DATA IN THIS EXERCISE:
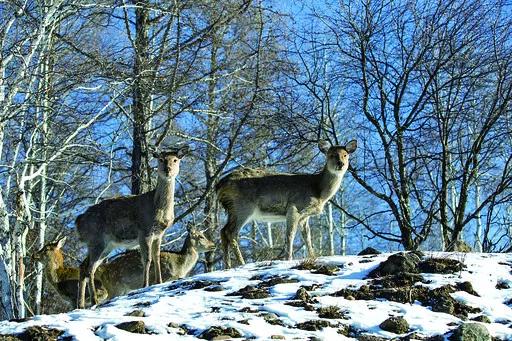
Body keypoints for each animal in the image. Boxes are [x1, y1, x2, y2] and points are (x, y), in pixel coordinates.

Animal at [76, 145, 188, 306]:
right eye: (161, 159)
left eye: (175, 160)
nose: (168, 169)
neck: (157, 209)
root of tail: (78, 222)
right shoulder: (144, 231)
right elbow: (147, 260)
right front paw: (145, 284)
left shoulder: (159, 234)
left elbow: (156, 257)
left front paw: (159, 282)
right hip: (97, 239)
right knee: (90, 268)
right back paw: (94, 299)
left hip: (106, 245)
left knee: (84, 266)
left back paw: (81, 304)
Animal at [216, 139, 356, 266]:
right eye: (331, 155)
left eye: (345, 155)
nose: (340, 163)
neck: (318, 191)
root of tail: (219, 186)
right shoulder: (295, 207)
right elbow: (290, 234)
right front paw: (288, 259)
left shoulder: (304, 217)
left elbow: (307, 237)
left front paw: (313, 257)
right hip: (243, 206)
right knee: (231, 232)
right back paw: (241, 263)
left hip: (232, 209)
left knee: (223, 231)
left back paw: (227, 265)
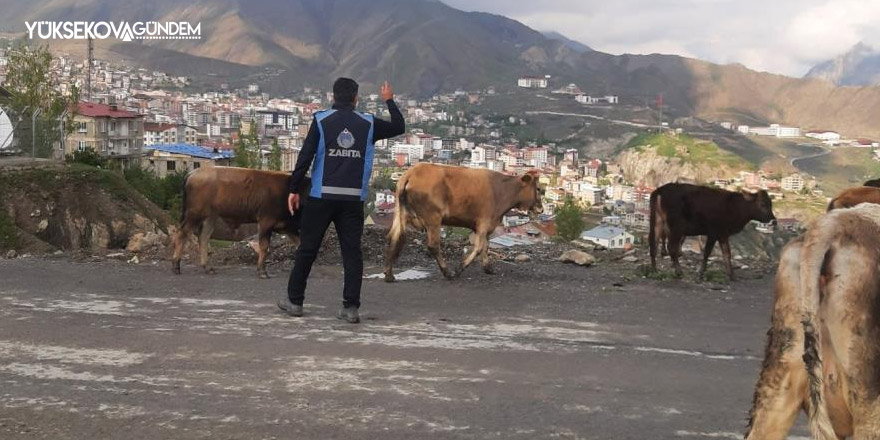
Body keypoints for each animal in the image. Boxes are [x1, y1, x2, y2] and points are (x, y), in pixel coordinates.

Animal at [171, 167, 310, 276]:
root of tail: (193, 173)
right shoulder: (266, 222)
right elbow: (264, 246)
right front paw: (262, 271)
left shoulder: (288, 227)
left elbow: (300, 244)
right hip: (194, 214)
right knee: (182, 234)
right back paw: (176, 266)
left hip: (211, 216)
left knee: (203, 237)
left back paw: (208, 267)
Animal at [384, 162, 544, 282]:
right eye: (538, 189)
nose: (541, 209)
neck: (502, 190)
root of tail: (412, 172)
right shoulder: (483, 223)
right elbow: (479, 247)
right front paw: (460, 268)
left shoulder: (484, 227)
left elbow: (486, 246)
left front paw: (488, 268)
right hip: (433, 219)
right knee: (433, 245)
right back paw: (447, 272)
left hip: (400, 214)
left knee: (394, 238)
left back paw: (389, 274)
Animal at [648, 184, 776, 280]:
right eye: (762, 204)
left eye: (770, 204)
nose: (773, 220)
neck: (736, 207)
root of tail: (661, 190)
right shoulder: (713, 233)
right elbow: (707, 253)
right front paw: (701, 273)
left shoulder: (723, 234)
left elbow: (727, 253)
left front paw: (731, 275)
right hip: (676, 227)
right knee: (671, 247)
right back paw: (678, 271)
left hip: (657, 222)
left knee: (654, 245)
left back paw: (654, 270)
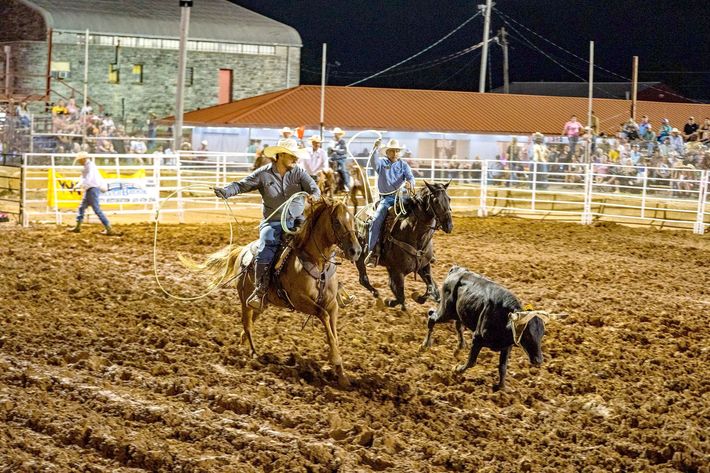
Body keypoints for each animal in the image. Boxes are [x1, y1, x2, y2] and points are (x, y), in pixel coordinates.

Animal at [181, 197, 364, 386]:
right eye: (336, 222)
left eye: (353, 219)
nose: (356, 251)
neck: (317, 262)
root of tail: (242, 250)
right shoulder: (300, 300)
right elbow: (324, 316)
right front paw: (335, 359)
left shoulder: (332, 304)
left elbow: (333, 332)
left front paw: (342, 376)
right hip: (244, 300)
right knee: (247, 323)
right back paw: (254, 353)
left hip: (262, 304)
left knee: (251, 320)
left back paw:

TRY IT: Check every line in the entries for the word "elbow". State how many have it, with no other text.

WORKED SOLUTION: 12